# Prompt
Emit an exact copy of the lines running from the start of the records to the line containing "Document page, 1241x1754 pixels.", both included.

[Data extracted from a collection]

★ ★ ★ ★ ★

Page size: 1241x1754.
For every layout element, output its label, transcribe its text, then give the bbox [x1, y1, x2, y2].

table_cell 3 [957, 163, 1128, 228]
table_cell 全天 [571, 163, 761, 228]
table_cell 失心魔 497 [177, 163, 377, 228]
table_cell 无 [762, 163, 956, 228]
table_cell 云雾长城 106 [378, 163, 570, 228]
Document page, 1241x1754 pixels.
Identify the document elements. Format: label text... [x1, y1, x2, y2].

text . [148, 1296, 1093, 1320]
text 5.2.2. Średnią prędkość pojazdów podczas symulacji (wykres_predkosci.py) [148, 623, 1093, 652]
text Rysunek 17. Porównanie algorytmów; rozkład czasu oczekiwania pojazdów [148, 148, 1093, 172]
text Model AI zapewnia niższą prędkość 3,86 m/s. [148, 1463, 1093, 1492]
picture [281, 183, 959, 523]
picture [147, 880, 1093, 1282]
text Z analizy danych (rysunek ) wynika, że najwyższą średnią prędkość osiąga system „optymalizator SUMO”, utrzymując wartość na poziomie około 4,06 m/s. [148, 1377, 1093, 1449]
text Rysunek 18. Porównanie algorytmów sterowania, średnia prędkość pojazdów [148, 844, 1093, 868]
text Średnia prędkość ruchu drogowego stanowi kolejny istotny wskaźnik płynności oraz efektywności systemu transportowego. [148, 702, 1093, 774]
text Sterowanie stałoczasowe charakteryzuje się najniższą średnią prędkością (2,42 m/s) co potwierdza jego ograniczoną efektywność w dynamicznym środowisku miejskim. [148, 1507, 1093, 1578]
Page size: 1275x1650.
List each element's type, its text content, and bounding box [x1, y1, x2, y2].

★ ★ ★ ★ ★

# Written response
Page size: 1241x1754.
For every layout element, output its label, transcribe its text, then give the bbox [x1, y1, x2, y2].

table_cell 3 [957, 163, 1128, 228]
table_cell 全天 [571, 163, 761, 228]
table_cell 失心魔 497 [177, 163, 377, 228]
table_cell 无 [762, 163, 956, 228]
table_cell 云雾长城 106 [378, 163, 570, 228]
Document page, 1241x1754 pixels.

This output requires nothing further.